WHAT THE TASK ASKS: Leaving out the images, return the data below exactly as it is written.
────────────────────────────────────────
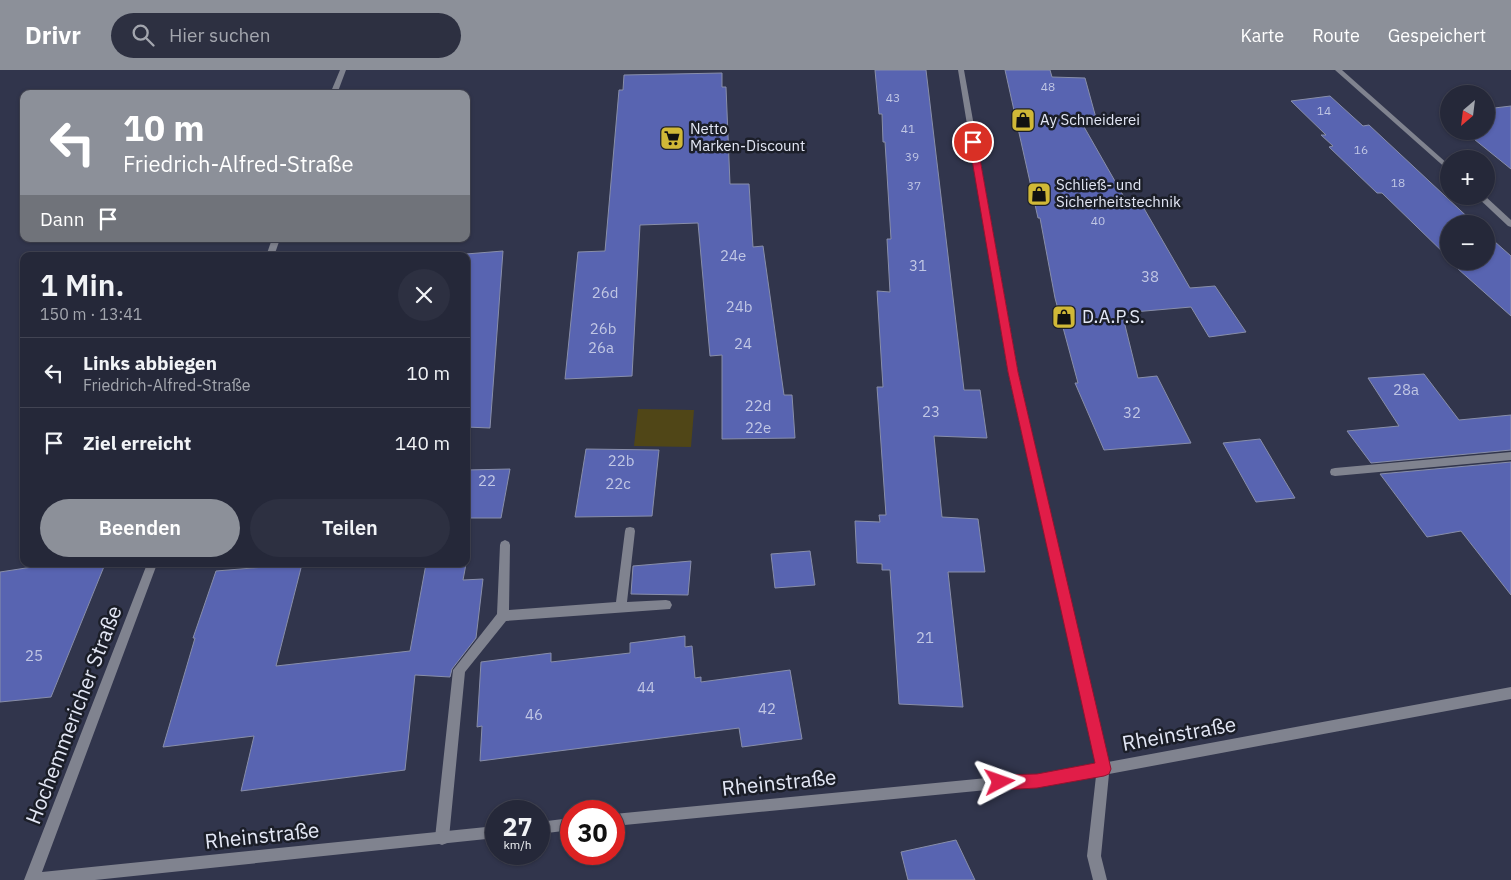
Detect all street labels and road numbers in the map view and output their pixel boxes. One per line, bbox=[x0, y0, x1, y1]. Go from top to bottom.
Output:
street label: Hochemmericher Straße bbox=[18, 601, 128, 828]
street label: Rheinstraße bbox=[1120, 709, 1238, 757]
street label: Rheinstraße bbox=[720, 762, 838, 802]
street label: Rheinstraße bbox=[203, 815, 321, 855]

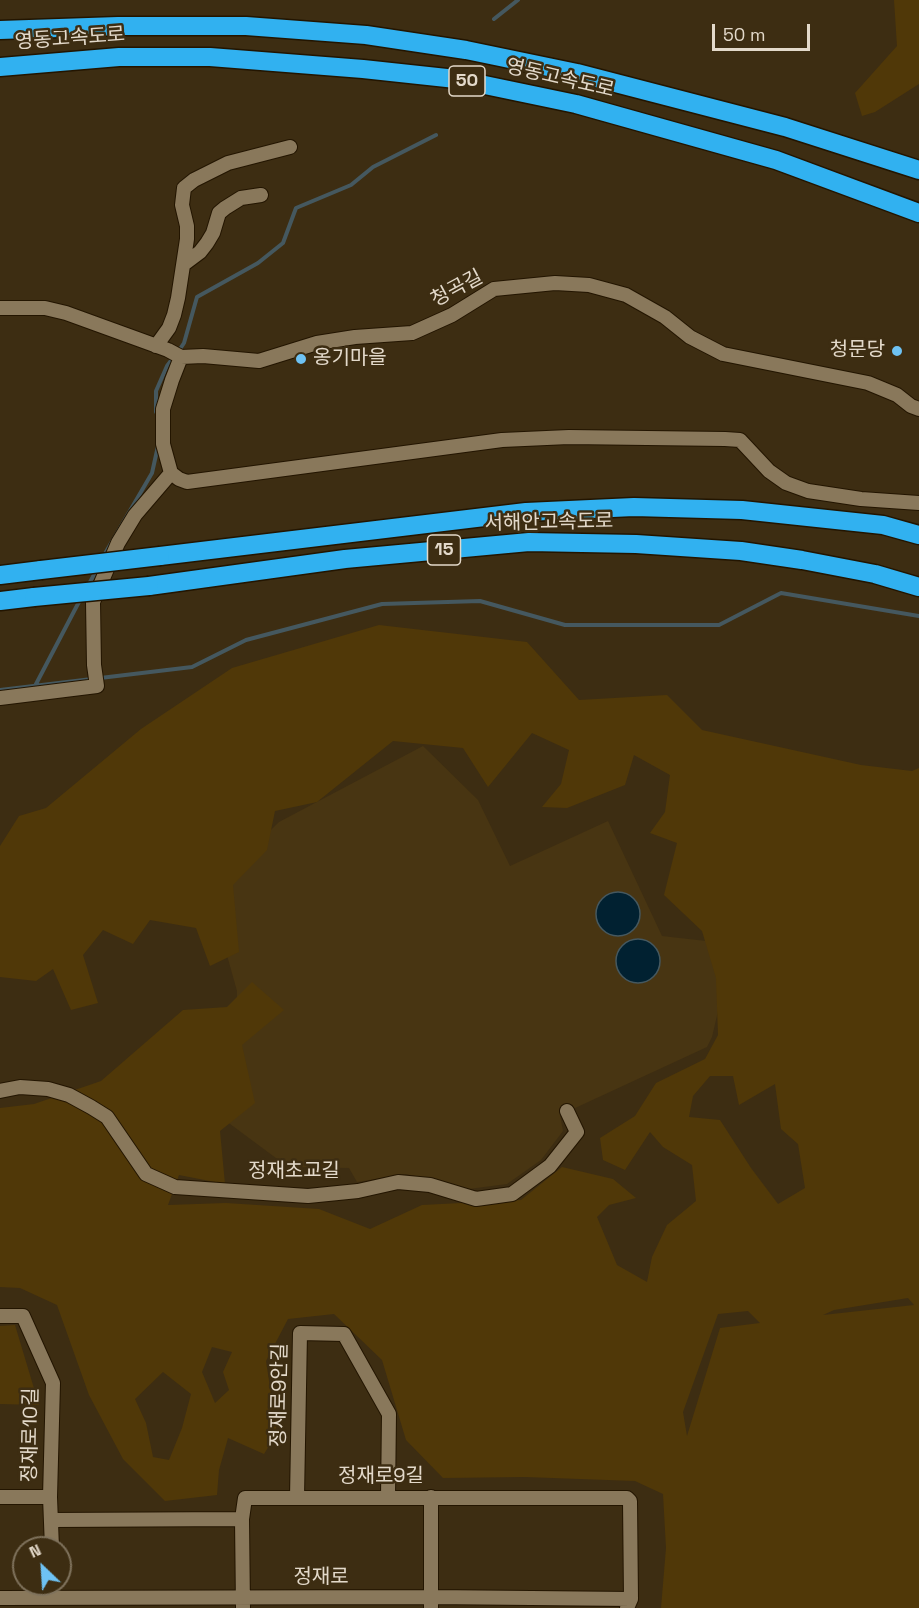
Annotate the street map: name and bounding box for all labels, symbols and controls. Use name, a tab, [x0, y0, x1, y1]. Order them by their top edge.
scale bar	[715, 12, 812, 50]
street label: 영동고속도로	[14, 23, 126, 55]
text: 50 m	[723, 23, 765, 46]
street label: 영동고속도로	[504, 55, 616, 103]
road number: 50	[449, 66, 485, 96]
street label: 청곡길	[427, 265, 487, 313]
place label: 청문당	[830, 339, 885, 363]
marker: 청문당	[890, 344, 904, 358]
place label: 옹기마을	[313, 347, 387, 371]
marker: 옹기마을	[294, 352, 308, 366]
street label: 서해안고속도로	[484, 510, 614, 536]
road number: 15	[428, 535, 460, 565]
street label: 정재초교길	[248, 1160, 340, 1184]
street label: 정재로9안길	[267, 1343, 293, 1447]
street label: 정재로10길	[18, 1387, 44, 1483]
street label: 정재로9길	[338, 1465, 424, 1489]
north arrow	[12, 1536, 72, 1596]
text: N	[26, 1539, 44, 1563]
street label: 정재로	[293, 1566, 349, 1590]

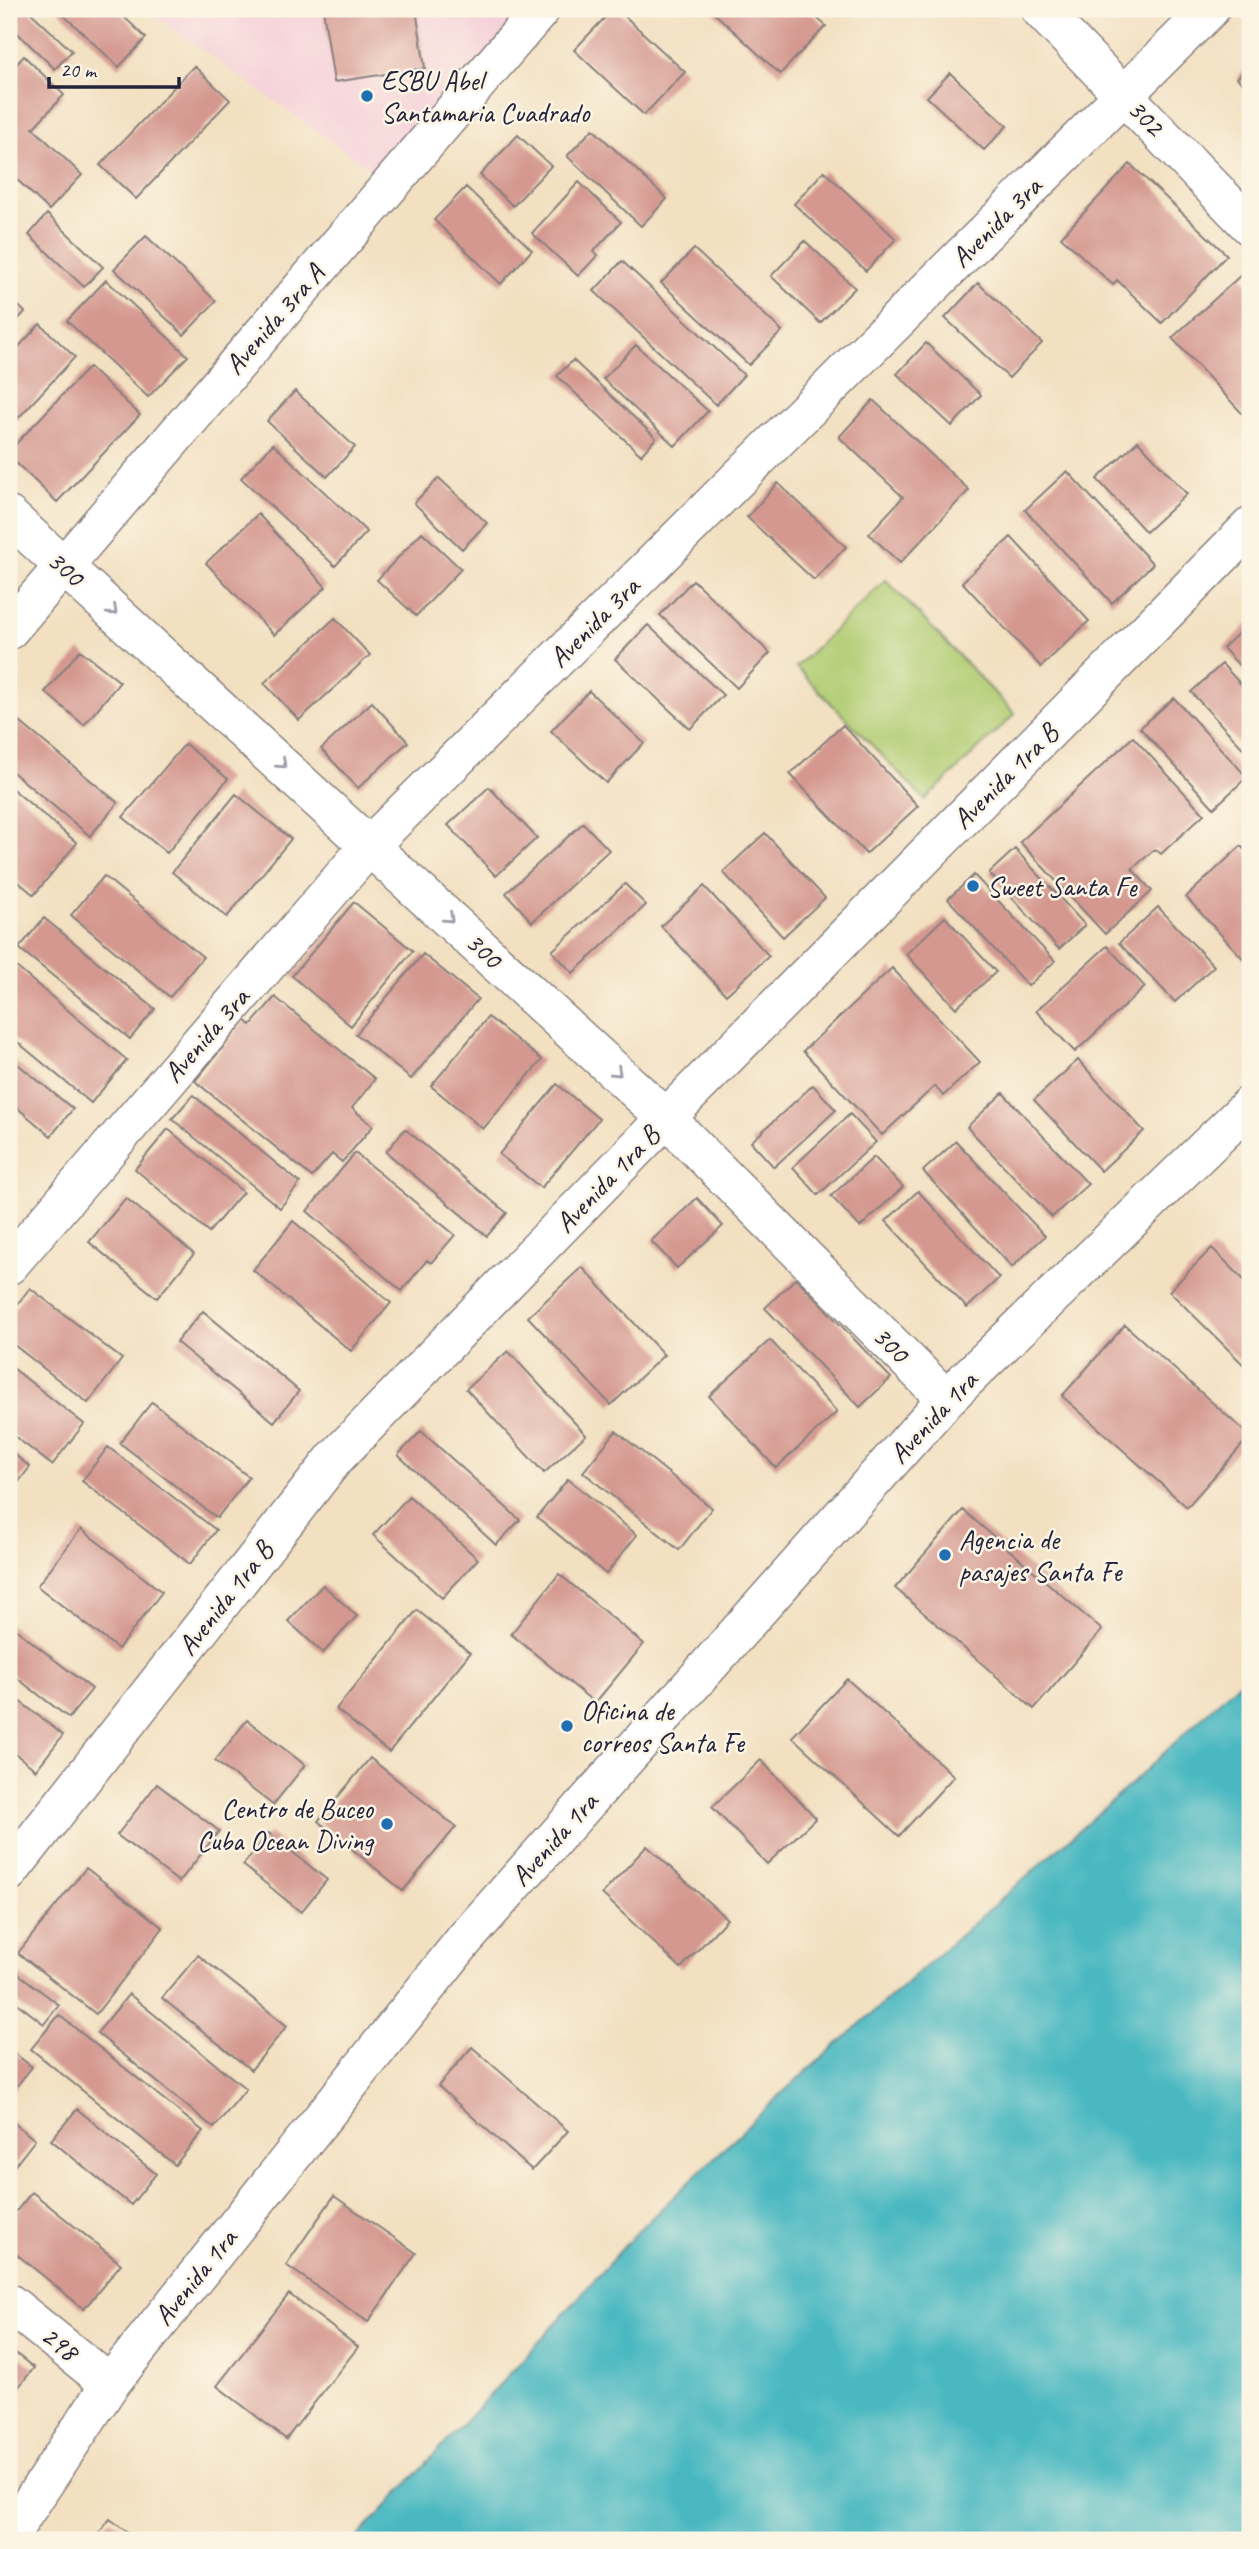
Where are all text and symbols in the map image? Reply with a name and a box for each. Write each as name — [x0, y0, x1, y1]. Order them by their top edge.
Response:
scale bar — [49, 46, 178, 90]
text: 20 m — [60, 57, 98, 83]
place label: ESBU Abel Santamaria Cuadrado — [381, 63, 591, 130]
marker: ESBU Abel Santamaria Cuadrado — [359, 88, 375, 104]
street label: 302 — [1120, 91, 1173, 144]
street label: Avenida 3ra — [943, 168, 1050, 275]
street label: Avenida 3ra A — [217, 255, 333, 381]
street label: 300 — [40, 542, 94, 595]
street label: Avenida 3ra — [541, 568, 648, 675]
one-way arrow — [105, 603, 118, 616]
street label: Avenida 1ra B — [945, 714, 1067, 836]
one-way arrow — [274, 756, 287, 769]
place label: Sweet Santa Fe — [987, 869, 1138, 904]
marker: Sweet Santa Fe — [965, 878, 981, 894]
one-way arrow — [441, 910, 454, 922]
street label: 300 — [458, 924, 512, 977]
street label: Avenida 3ra — [155, 979, 258, 1090]
one-way arrow — [609, 1064, 622, 1077]
street label: Avenida 1ra B — [547, 1116, 668, 1240]
street label: 300 — [865, 1318, 918, 1371]
street label: Avenida 1ra — [881, 1362, 986, 1471]
place label: Agencia de pasajes Santa Fe — [959, 1522, 1123, 1589]
street label: Avenida 1ra B — [169, 1532, 282, 1662]
marker: Agencia de pasajes Santa Fe — [937, 1547, 953, 1563]
place label: Oficina de correos Santa Fe — [581, 1693, 746, 1760]
marker: Oficina de correos Santa Fe — [559, 1718, 575, 1734]
street label: Avenida 1ra — [503, 1784, 606, 1893]
place label: Centro de Buceo Cuba Ocean Diving — [197, 1791, 375, 1858]
marker: Centro de Buceo Cuba Ocean Diving — [379, 1816, 395, 1832]
street label: Avenida 1ra — [145, 2220, 246, 2332]
street label: 298 — [34, 2318, 88, 2370]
────────────────────────────────────────
RESULT:
Detect all street labels and road numbers in the map view and output their pixel boxes. One per line, bbox=[x0, y0, x1, y1]. Go from top to bottom.
Output:
street label: Hochemmericher Straße bbox=[18, 601, 128, 828]
street label: Rheinstraße bbox=[1120, 709, 1238, 757]
street label: Rheinstraße bbox=[720, 762, 838, 802]
street label: Rheinstraße bbox=[203, 815, 321, 855]

Annotate the street map: name and bounding box for all labels, symbols and controls. Use name, a tab, [x0, y0, x1, y1]. Order them by their top edge.
scale bar	[715, 12, 812, 50]
street label: 영동고속도로	[14, 23, 126, 55]
text: 50 m	[723, 23, 765, 46]
street label: 영동고속도로	[504, 55, 616, 103]
road number: 50	[449, 66, 485, 96]
street label: 청곡길	[427, 265, 487, 313]
place label: 청문당	[830, 339, 885, 363]
marker: 청문당	[890, 344, 904, 358]
place label: 옹기마을	[313, 347, 387, 371]
marker: 옹기마을	[294, 352, 308, 366]
street label: 서해안고속도로	[484, 510, 614, 536]
road number: 15	[428, 535, 460, 565]
street label: 정재초교길	[248, 1160, 340, 1184]
street label: 정재로9안길	[267, 1343, 293, 1447]
street label: 정재로10길	[18, 1387, 44, 1483]
street label: 정재로9길	[338, 1465, 424, 1489]
north arrow	[12, 1536, 72, 1596]
text: N	[26, 1539, 44, 1563]
street label: 정재로	[293, 1566, 349, 1590]

Where are all text and symbols in the map image? Reply with a name and a box for each. Write each as name — [x0, y0, x1, y1]. Order them by their top edge.
Response:
scale bar — [49, 46, 178, 90]
text: 20 m — [60, 57, 98, 83]
place label: ESBU Abel Santamaria Cuadrado — [381, 63, 591, 130]
marker: ESBU Abel Santamaria Cuadrado — [359, 88, 375, 104]
street label: 302 — [1120, 91, 1173, 144]
street label: Avenida 3ra — [943, 168, 1050, 275]
street label: Avenida 3ra A — [217, 255, 333, 381]
street label: 300 — [40, 542, 94, 595]
street label: Avenida 3ra — [541, 568, 648, 675]
one-way arrow — [105, 603, 118, 616]
street label: Avenida 1ra B — [945, 714, 1067, 836]
one-way arrow — [274, 756, 287, 769]
place label: Sweet Santa Fe — [987, 869, 1138, 904]
marker: Sweet Santa Fe — [965, 878, 981, 894]
one-way arrow — [441, 910, 454, 922]
street label: 300 — [458, 924, 512, 977]
street label: Avenida 3ra — [155, 979, 258, 1090]
one-way arrow — [609, 1064, 622, 1077]
street label: Avenida 1ra B — [547, 1116, 668, 1240]
street label: 300 — [865, 1318, 918, 1371]
street label: Avenida 1ra — [881, 1362, 986, 1471]
place label: Agencia de pasajes Santa Fe — [959, 1522, 1123, 1589]
street label: Avenida 1ra B — [169, 1532, 282, 1662]
marker: Agencia de pasajes Santa Fe — [937, 1547, 953, 1563]
place label: Oficina de correos Santa Fe — [581, 1693, 746, 1760]
marker: Oficina de correos Santa Fe — [559, 1718, 575, 1734]
street label: Avenida 1ra — [503, 1784, 606, 1893]
place label: Centro de Buceo Cuba Ocean Diving — [197, 1791, 375, 1858]
marker: Centro de Buceo Cuba Ocean Diving — [379, 1816, 395, 1832]
street label: Avenida 1ra — [145, 2220, 246, 2332]
street label: 298 — [34, 2318, 88, 2370]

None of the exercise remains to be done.